指輪世界の第五日記。基本的に全部ネタバレです。 Twitter 個人サイト

潜水艦と対外的緊張

 もうずいぶん古い話になるが、去年の11月に、海上自衛隊が中国の原潜を追尾したというニュースがあった。

 潜水艦の追尾なんてのは、失敗しても黙っているし、成功したらもっと黙っている種類の情報だ。どれだけの性能の艦がどのルートを通った時に探知できたか、できなかったか、というデータを、相手に教えてやってどうする。

 だいたい、日本のディーゼル潜水艦は、長期の潜水はできないけれど、日本近海の限られた海域で行動するなら静粛性世界一だ(言い過ぎ?)。日本は潜水艦を毎年1隻ずつじゃかぽこ作り続けており、これは造船所設備と人員を2箇所(三菱長崎、川崎神戸)維持するためで、海洋交易護衛重視の表れといえよう。
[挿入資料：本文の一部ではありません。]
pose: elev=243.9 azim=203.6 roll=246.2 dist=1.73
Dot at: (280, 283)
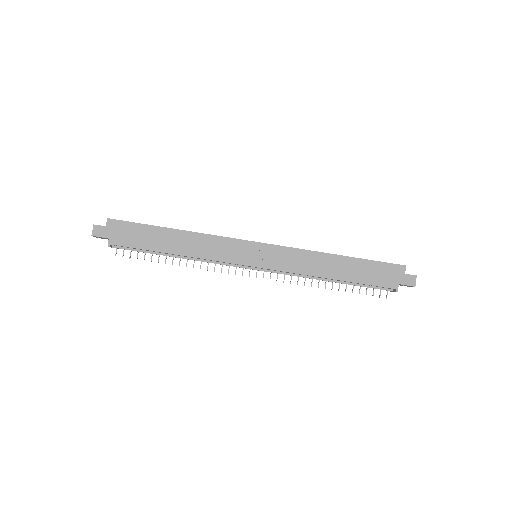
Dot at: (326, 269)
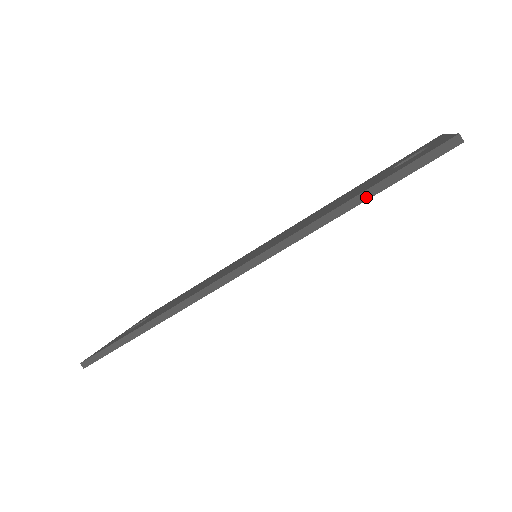
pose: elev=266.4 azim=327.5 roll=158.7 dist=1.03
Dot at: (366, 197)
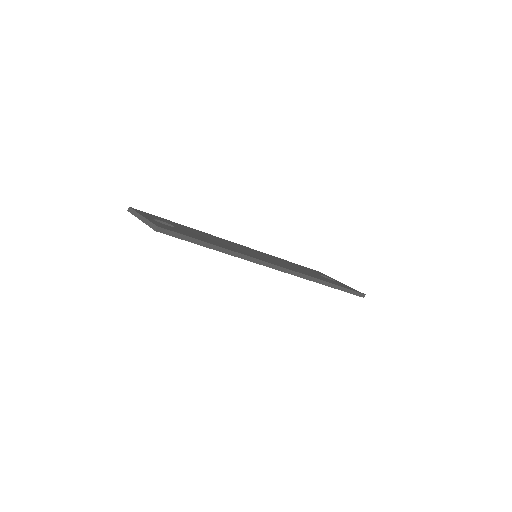
Dot at: (336, 288)
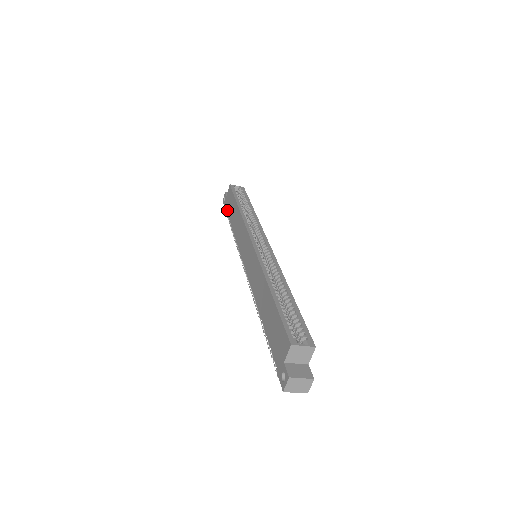
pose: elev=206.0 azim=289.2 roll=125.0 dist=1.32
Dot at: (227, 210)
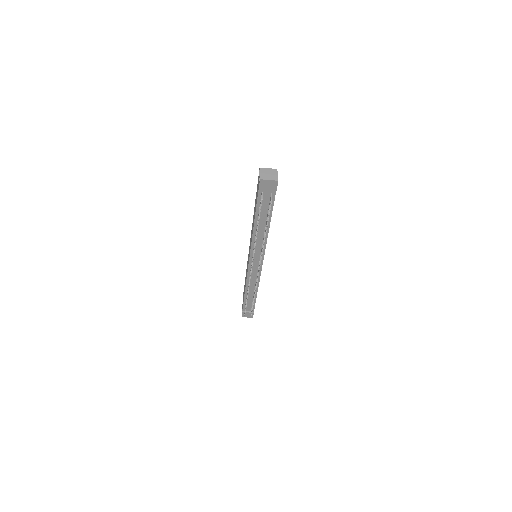
Dot at: (243, 304)
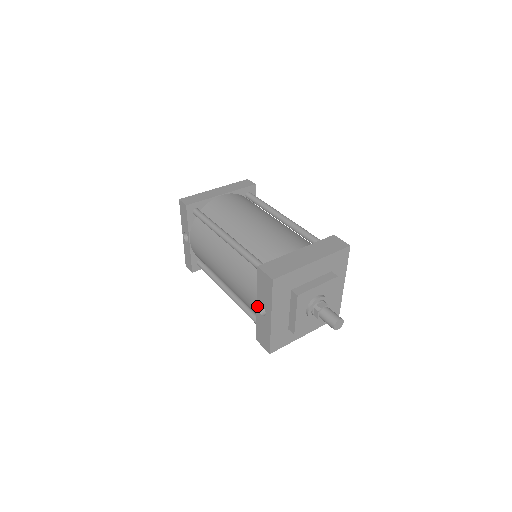
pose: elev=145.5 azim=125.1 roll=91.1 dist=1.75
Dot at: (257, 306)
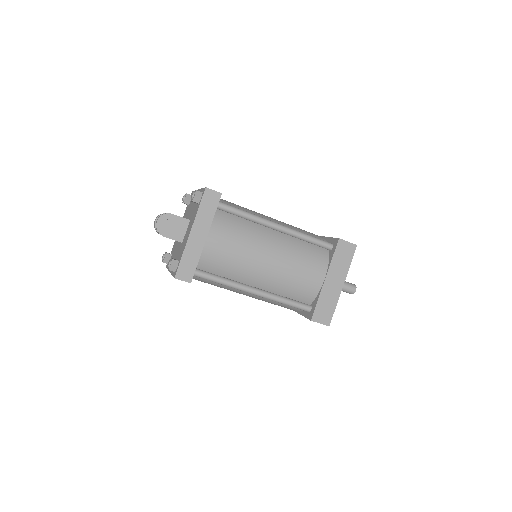
Dot at: occluded
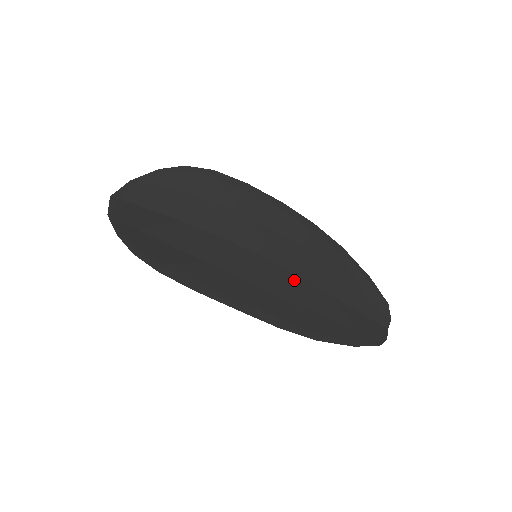
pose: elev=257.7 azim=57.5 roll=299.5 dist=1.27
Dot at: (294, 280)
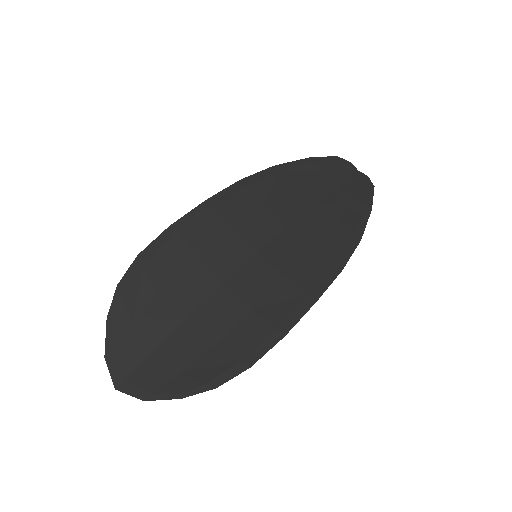
Dot at: (295, 231)
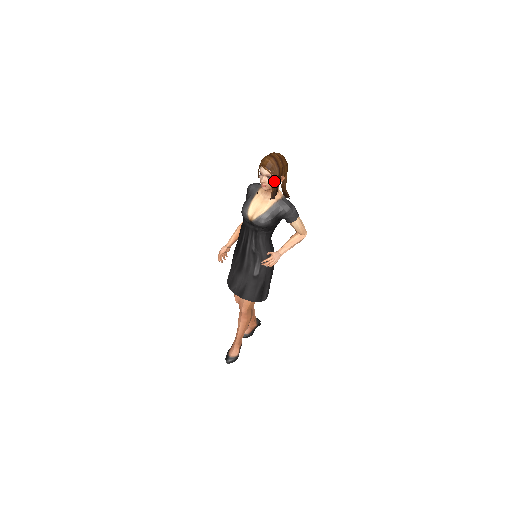
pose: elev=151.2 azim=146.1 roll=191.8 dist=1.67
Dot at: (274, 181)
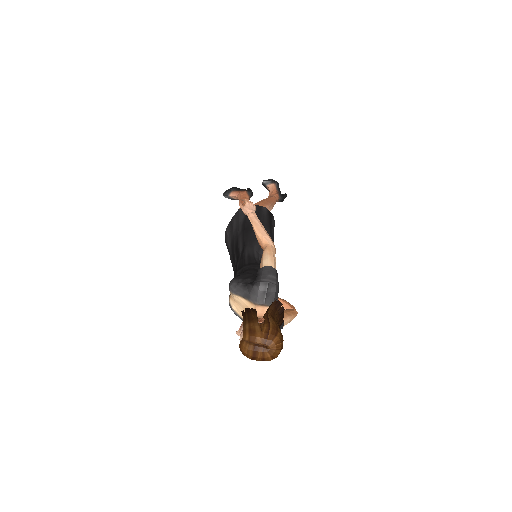
Dot at: occluded
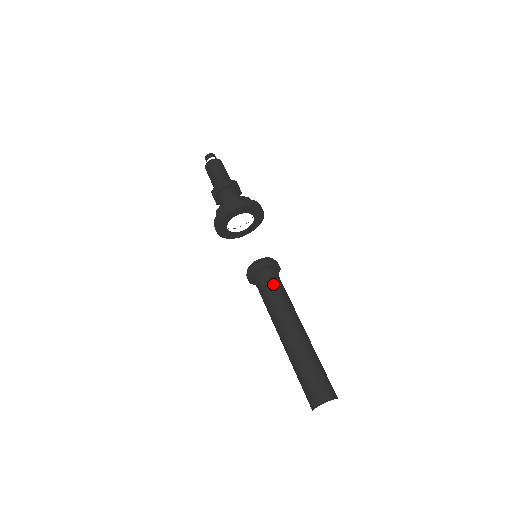
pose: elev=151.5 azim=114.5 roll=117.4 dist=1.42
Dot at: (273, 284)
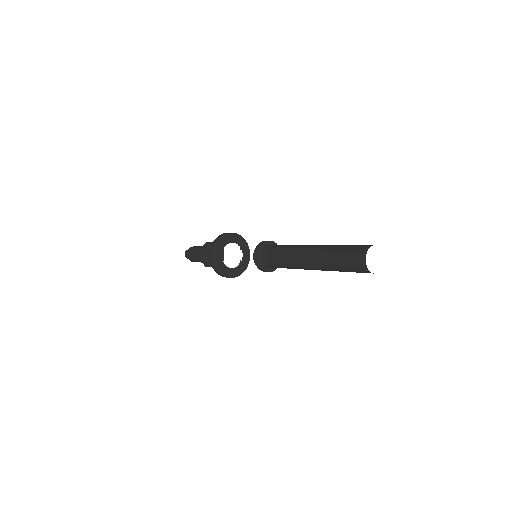
Dot at: (277, 246)
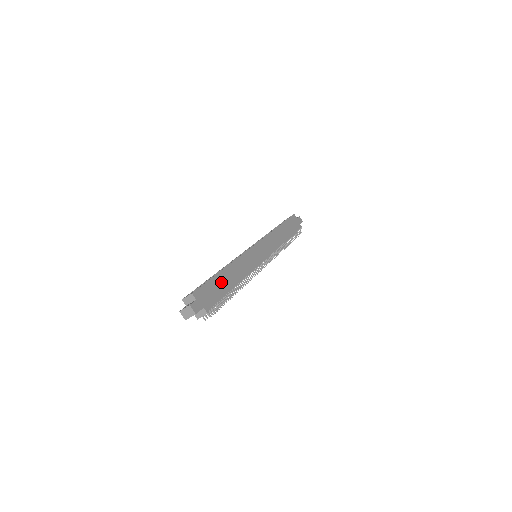
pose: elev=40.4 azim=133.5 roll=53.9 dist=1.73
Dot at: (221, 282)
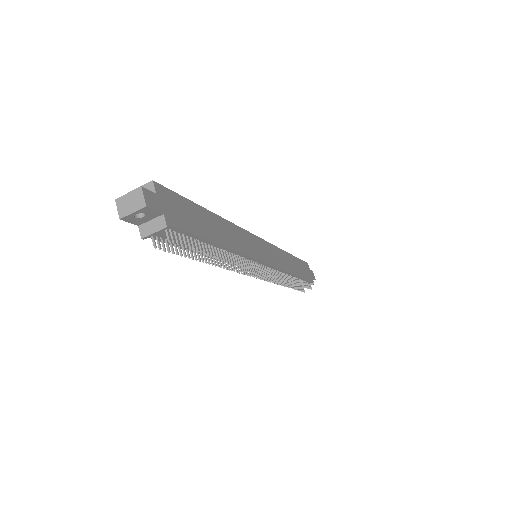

おかげで日本潜水艦部隊は、就役期間十数年を越えない新鋭艦ばかりという贅沢なラインナップになっている。騒々しい中国の原潜なぞ、じっとストーキングしていたことが何度もあるはずだ。そうやって音と行動パターンを、無言で蓄えるのが仕事だろう。

 外交カードを次々に切って対外的緊張を高めるという行為は、相互の政権にとってそれほどリスクのある選択肢ではない。先行きの短くなった政権なら賭けるものは少ないし、内政問題への世論の圧力が緩和される(極端にわかりやすい例は1982年のアルゼンチン)。また、ある一方との緊張が高まれば、ほかの一方への接近が容易になるというメリットがある。